Le programme très personnel récemment enregistré par Marlis Petersen et Stephan Matthias Lademann n’a pas pour seul mérite l’originalité, et l’entendre en direct permettait d’en goûter la vertu diachronique, par-delà les regroupements thématiques. En plus de donner le plaisir de raretés qui méritent leur exhumation (C. Schumann, S. von Koch, et surtout H. Sommer), ce voyage singulier, malgré sa relative uniformité de caractère, donne de la profondeur de champ sur l’art du Lied. A de menues réserves près, ses deux serviteurs défendent de belle façon ce projet.

 

Marlis Petersen est si touche-à-tout, dans son répertoire qui s’étend du baroque à la création, de l’opéra au crossover en passant par le Lied, qu’on peine parfois à suivre ou à saisir son identité musicale, pour le moins fluide. Le besoin de concevoir les programmes de concerts et surtout de disques selon une identité qui ressortit d’abord à la personnalité de l’artiste (plutôt qu’à la relation interprétative, d’ordre plus artisanale, entre le musicien et le texte) est un fait pesant de l’époque contre lequel on ne peut rien, ou peu. L’oeuvre d’art à l’ère de sa reproductibilité technique a accouché, comme prévu, de cet objet fétiche étrange, l’album, parasitant, complexifiant les rencontres entre les oeuvres et les oreilles. Le constater comme mouvement inexorable de la culture industrielle implique, du même coup, de ne plus juger les interprètes classiques à l’aune de cette pratique, qui leur est souvent imposée, dont on peut certes penser qu’elle leur ouvre des champs nouveaux, voire qu’elle peut être un facteur désinhibant, créatif au meilleur sens du terme. Et que peut-on répondre à celui qu’il est impossible d’enregistrer, et à plus forte raison d’espérer trouver un public pour des Lieder de Hans Sommer et certains des plus rares de Schubert et Schumann, sans un concept unificateur de l’objet commercialisé, si possible composant un récit, ou un appel attirant à la réflexion philosophico-littéraire ? C’est donc ce que fait Dimensionen Welt, avec ses quatre parties (reprises ci-dessus dans la présentation du programme).

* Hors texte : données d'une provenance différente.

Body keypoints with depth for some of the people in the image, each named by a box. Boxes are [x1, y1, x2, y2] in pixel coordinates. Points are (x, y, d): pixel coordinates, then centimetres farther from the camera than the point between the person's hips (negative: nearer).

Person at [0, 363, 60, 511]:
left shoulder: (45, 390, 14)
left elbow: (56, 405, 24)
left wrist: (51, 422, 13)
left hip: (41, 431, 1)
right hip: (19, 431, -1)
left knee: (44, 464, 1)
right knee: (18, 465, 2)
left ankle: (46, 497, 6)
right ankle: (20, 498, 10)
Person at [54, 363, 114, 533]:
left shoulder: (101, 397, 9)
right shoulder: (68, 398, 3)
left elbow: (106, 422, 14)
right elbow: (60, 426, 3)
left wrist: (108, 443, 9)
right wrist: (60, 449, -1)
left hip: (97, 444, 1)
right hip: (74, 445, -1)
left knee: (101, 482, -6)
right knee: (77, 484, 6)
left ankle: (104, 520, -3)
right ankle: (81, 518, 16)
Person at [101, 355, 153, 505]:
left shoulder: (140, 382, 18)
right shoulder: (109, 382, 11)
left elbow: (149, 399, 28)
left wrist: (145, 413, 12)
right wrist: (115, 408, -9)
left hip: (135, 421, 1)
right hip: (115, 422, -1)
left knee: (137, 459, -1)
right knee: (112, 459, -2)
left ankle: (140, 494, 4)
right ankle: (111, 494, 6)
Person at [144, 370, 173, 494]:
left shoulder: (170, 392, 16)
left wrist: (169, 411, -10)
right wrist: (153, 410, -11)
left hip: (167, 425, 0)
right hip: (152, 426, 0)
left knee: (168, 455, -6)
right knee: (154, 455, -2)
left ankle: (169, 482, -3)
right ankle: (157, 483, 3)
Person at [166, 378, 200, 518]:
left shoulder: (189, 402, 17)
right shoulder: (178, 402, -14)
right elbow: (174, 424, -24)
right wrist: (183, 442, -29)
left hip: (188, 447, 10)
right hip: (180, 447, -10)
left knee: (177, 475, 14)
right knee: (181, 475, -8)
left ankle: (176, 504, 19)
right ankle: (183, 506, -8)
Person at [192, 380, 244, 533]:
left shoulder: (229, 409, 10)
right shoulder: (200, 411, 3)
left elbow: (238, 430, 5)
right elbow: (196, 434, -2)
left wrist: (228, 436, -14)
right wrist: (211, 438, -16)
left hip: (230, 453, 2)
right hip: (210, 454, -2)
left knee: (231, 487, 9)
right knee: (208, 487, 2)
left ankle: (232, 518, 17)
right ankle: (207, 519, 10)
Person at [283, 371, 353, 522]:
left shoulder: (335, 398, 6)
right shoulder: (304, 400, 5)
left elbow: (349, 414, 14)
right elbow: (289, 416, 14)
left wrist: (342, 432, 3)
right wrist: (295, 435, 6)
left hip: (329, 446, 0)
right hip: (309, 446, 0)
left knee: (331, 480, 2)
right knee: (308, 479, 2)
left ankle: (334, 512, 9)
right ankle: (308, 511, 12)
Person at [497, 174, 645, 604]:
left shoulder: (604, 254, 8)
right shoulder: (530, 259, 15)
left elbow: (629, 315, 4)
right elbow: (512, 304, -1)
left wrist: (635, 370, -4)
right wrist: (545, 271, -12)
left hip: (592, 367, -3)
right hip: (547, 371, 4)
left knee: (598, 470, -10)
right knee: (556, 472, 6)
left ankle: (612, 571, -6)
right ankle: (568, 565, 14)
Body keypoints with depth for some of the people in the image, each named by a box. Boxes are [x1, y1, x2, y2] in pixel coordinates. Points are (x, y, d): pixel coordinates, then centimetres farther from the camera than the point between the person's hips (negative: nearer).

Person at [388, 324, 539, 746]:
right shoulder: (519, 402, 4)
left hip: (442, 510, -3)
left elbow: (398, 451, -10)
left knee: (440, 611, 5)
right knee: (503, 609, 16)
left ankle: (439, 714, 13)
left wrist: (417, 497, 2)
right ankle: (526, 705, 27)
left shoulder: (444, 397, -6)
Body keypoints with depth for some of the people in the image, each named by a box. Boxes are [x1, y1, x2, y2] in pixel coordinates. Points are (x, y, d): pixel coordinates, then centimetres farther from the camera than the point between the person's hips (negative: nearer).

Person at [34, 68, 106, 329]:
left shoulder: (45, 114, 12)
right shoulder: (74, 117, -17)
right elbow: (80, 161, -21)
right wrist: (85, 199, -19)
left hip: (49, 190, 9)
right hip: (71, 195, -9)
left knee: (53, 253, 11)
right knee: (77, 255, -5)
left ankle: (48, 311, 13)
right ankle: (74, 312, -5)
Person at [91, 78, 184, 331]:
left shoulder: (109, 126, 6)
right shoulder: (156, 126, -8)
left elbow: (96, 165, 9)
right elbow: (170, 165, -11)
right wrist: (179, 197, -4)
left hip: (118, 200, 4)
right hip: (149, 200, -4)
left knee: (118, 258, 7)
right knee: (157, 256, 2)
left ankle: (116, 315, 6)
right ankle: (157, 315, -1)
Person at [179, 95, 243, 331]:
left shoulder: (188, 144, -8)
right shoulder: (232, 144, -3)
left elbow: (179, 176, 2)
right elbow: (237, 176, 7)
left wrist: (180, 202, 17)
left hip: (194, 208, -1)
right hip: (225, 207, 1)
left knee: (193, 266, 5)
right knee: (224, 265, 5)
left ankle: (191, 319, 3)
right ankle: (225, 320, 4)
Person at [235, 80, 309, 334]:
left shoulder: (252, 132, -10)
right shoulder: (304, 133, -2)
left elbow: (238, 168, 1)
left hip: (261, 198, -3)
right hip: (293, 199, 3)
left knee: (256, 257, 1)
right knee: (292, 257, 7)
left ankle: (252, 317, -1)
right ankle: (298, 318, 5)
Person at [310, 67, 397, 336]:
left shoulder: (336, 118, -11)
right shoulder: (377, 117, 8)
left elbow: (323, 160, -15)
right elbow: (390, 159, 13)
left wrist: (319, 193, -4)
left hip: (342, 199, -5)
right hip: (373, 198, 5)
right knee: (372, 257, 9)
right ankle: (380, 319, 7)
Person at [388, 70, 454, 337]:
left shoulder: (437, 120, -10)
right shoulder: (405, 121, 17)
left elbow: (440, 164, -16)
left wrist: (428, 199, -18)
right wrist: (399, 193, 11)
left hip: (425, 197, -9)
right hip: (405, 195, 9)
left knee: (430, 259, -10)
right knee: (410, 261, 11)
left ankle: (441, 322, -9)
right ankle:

Sur le plan strictement musical, et encore plus au concert, le résultat ne manque certainement pas d’intérêt, en ce qu’il permet d’atteindre deux objectifs qui auraient sinon paru à beaucoup rébarbatifs : d’une part, faire entendre des pages rares, et d’autre part, donner un aperçu inattendu (par la quasi-absence, aussi, de “grands” lieder) de l’homogénéité du genre au travers les âges. Dans ce pot-pourri, la seule incursion immédiatement perceptible dans un imaginaire différent, moins pour une question de langage que de style à proprement parler, est le Los des Menschen du Suédois Sigurd von Koch, dont la distance à l’égard du texte, si elle trahit sans doute aussi l’influence de Wolf, montre l’éloignement vis-à-vis d’un univers germanique où le verbe et la musique entretenaient un commerce comme autosuffisant. D’autant plus que, à l’instar du Chant de la Terre,  la distanciation est ici au moins triple, musicale, linguistique et culturelle, le texte original étant traduit en suédois depuis l’adaptation allemande (par Hans Bethge) d’un texte attribué à Confucius. Le lied, chanté en allemand ici, n’en est pas moins fascinant, à l’image du petit cycle dont il est issu (Les Cygnes sauvages), à l’écriture relativement fruste, mais dont l’accent et l’expression paraissent d’une grande force.